Insatisfaction face au manque de possibilités de sanctions dans le droit en vigueur
L’absence d’une surveillance disciplinaire est une question d’une grande portée institutionnelle. Selon l’expérience des CdG, il n’a souvent pas été possible de réprimander correctement le comportement fautif de certains juges ou d’y réagir de manière satisfaisante. Cela s’explique notamment par le fait qu’il n’existe aucune possibilité de sanction contraignante, à l’exception de la révocation ou de la non-réélection.
La seule mesure disciplinaire que le droit en vigueur prévoit à l’encontre des juges des tribunaux fédéraux de première instance est leur révocation par l’Assemblée fédérale. Il n’existe cependant aucune mesure équivalente qui s’appliquerait aux juges du Tribunal fédéral.
Par ailleurs, les obstacles à la révocation ou à la non-réélection des juges par le Parlement sont nombreux (mais nécessaires). La Commission administrative du Tribunal fédéral estime, elle aussi, que le principe actuel du « tout ou rien » en ce qui concerne les affaires disciplinaires au sein des tribunaux fédéraux de première instance n’est pas satisfaisant.

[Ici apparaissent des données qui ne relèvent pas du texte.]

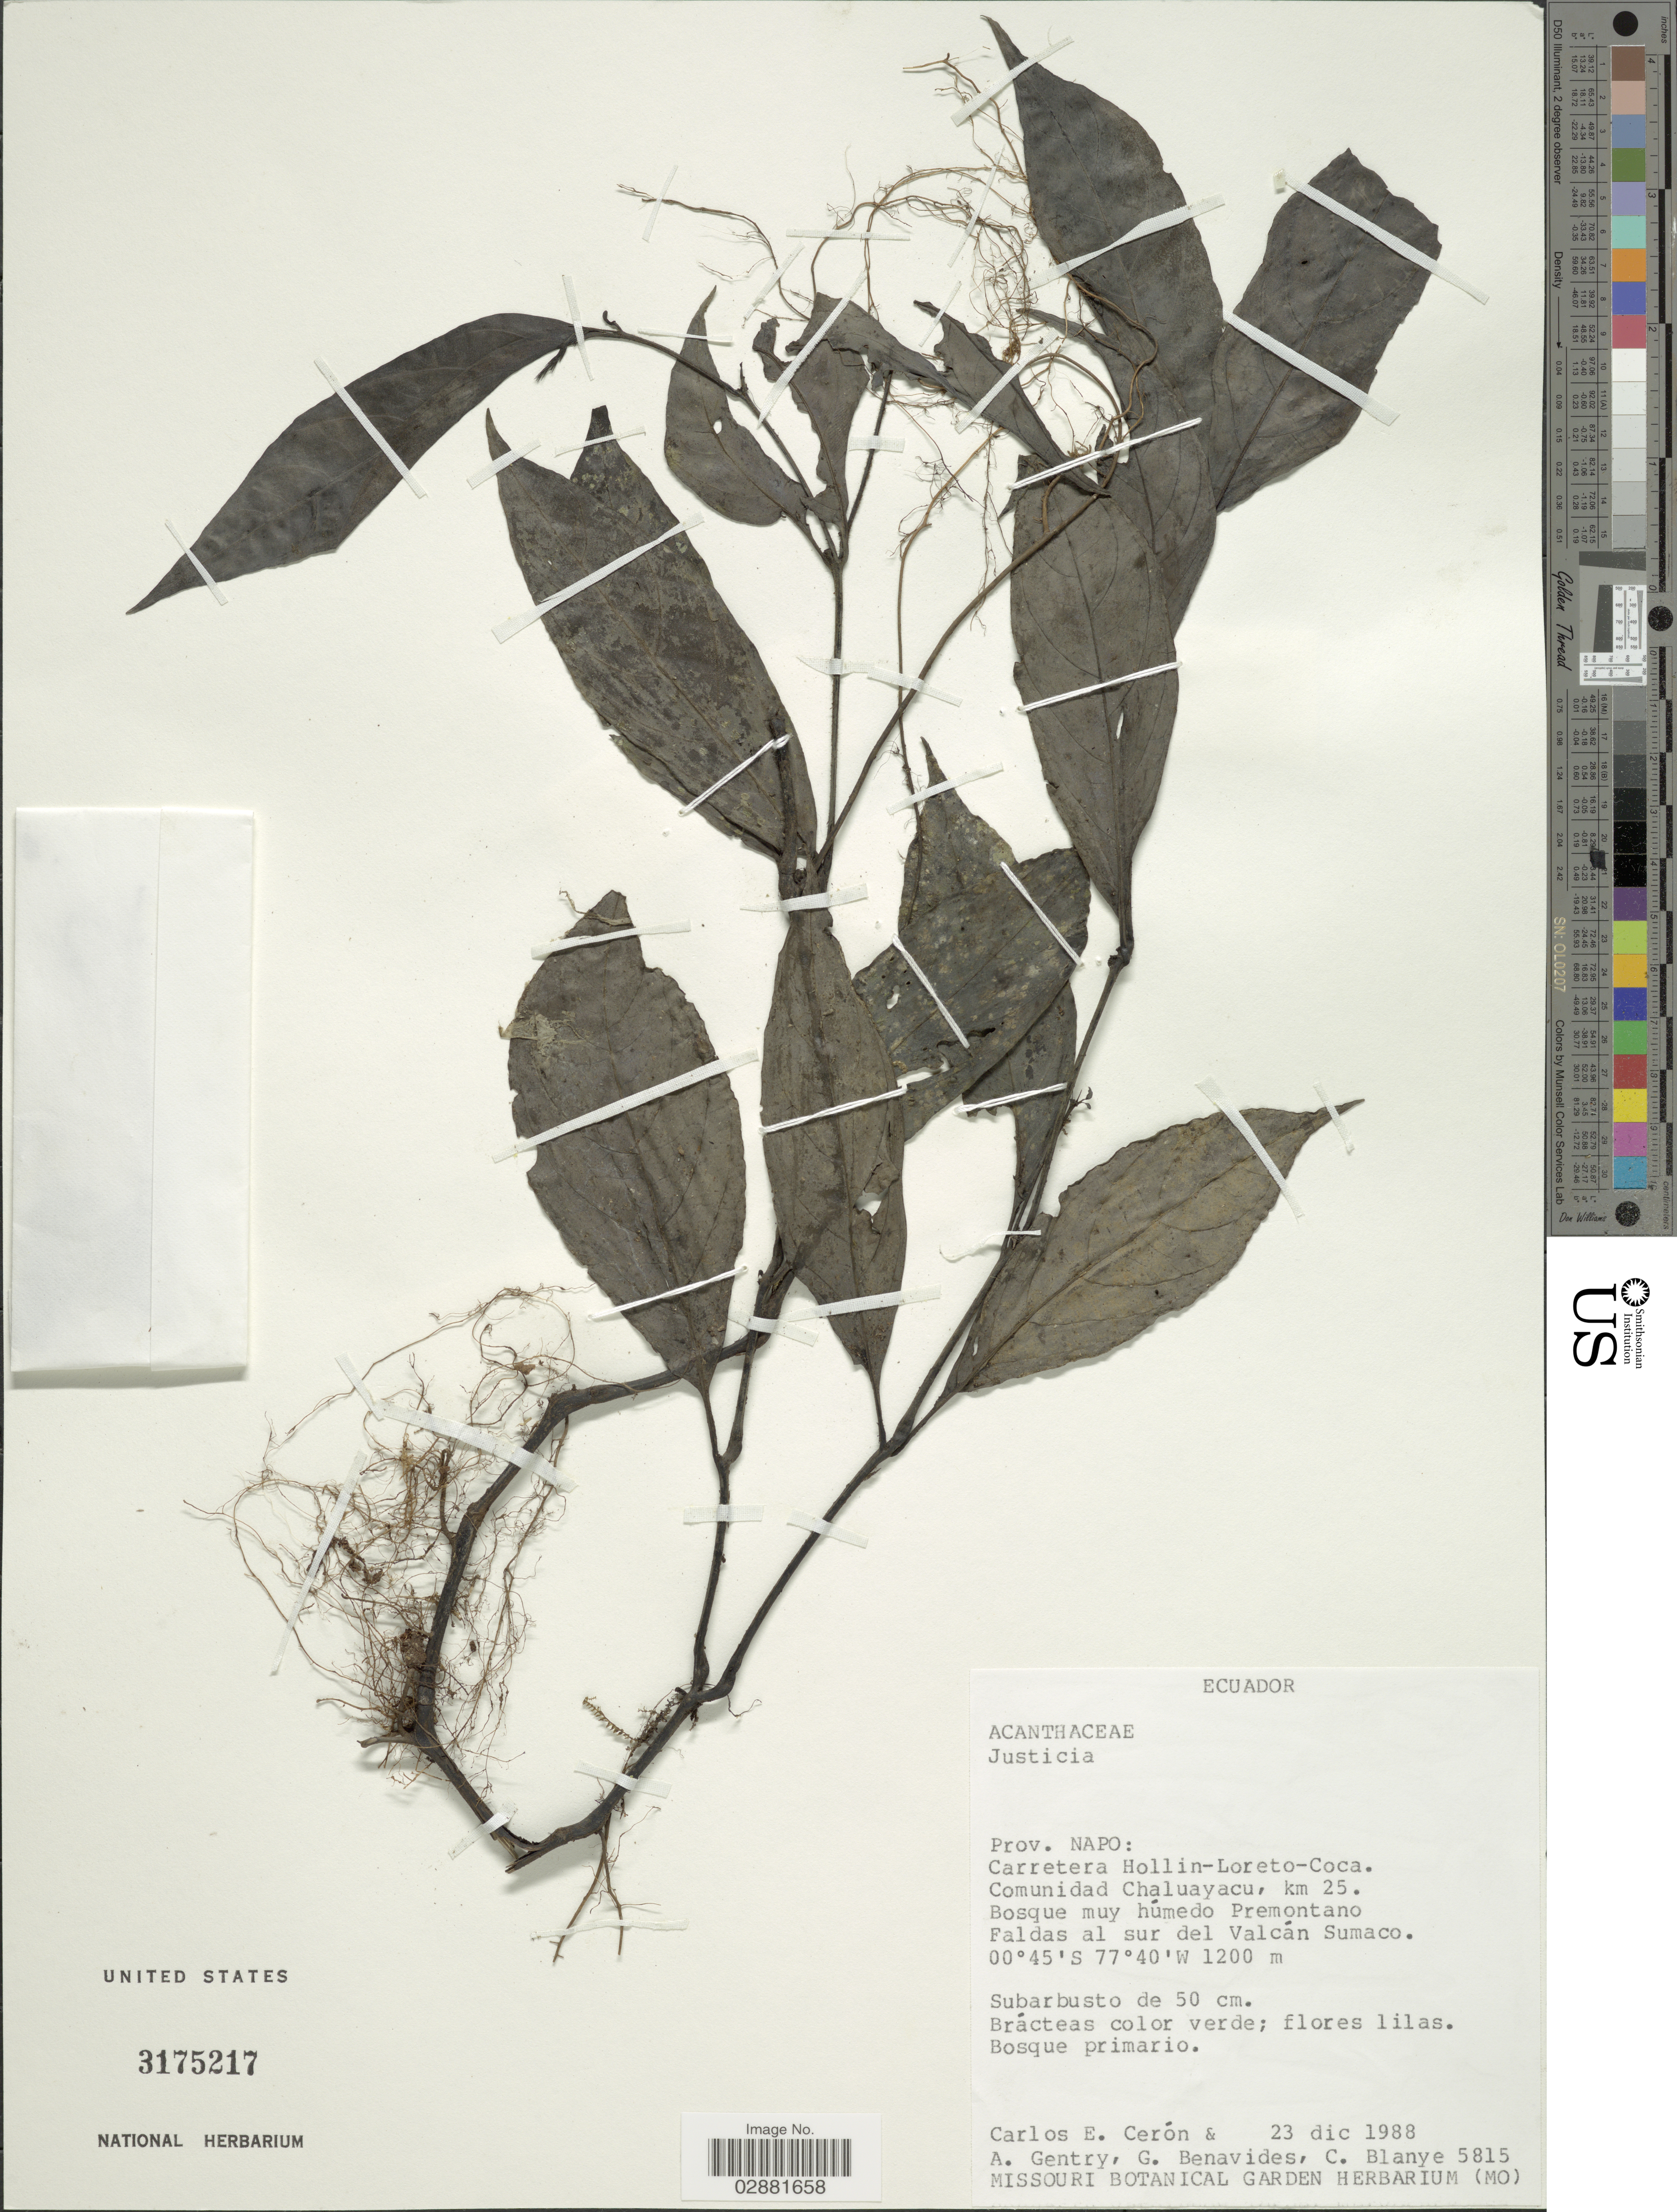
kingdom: Plantae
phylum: Tracheophyta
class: Magnoliopsida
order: Lamiales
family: Acanthaceae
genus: Justicia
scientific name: Justicia sp.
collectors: C. E. Cerón M., A. H. Gentry, G. Benavides & C. Blanye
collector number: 5815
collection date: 1988-12-23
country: Ecuador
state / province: Napo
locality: Carretera Hollin-Loreto-Coca, Comunidad Chaluayacu, km 25. Bosque muy húmedo Premontano, Faldas al sur del Valcán Sumaco.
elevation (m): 1200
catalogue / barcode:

Mise en place d’une surveillance disciplinaire conforme à la Constitution
Les CdG ont commandé deux avis de droit (l’un rédigé par le
prof. Thurnherr et l’autre par le
prof. Tanquerel), afin de déterminer la marge de manœuvre constitutionnelle et légale en vue de l’introduction d’une surveillance disciplinaire. Ces expertises indiquent que la mise en place d’une surveillance disciplinaire à l’égard des juges des tribunaux fédéraux de première instance est conforme à la Constitution, à condition que les trois principes constitutionnels mentionnés plus haut soient respectés. Les deux avis de droit ne se prononcent pas d’une manière définitive sur la question de savoir si une surveillance disciplinaire doit également être introduite à l’égard des juges du Tribunal fédéral, car des clarifications supplémentaires à ce sujet sont nécessaires.
La Commission judiciaire des Chambres fédérales (CJ) serait la plus concernée par la mise en œuvre de l’initiative, puisque c’est elle qui prépare l’élection et la réélection des juges des tribunaux fédéraux et qui soumet ses propositions à l’Assemblée fédérale. Consultée par les CdG, la CJ soutient l’initiative.
Pour des raisons d’économie de procédure, l’initiative n’est formellement déposée que par la CdG du Conseil des États, mais le texte est également soutenu par son homologue du Conseil national. Les CdG ont en outre décidé de publier les deux avis de droit. Les deux CdG ont siégé ensemble le 23 janvier 2025 à Berne, sous la présidence du conseiller aux États Charles Juillard (Le Centre, JU).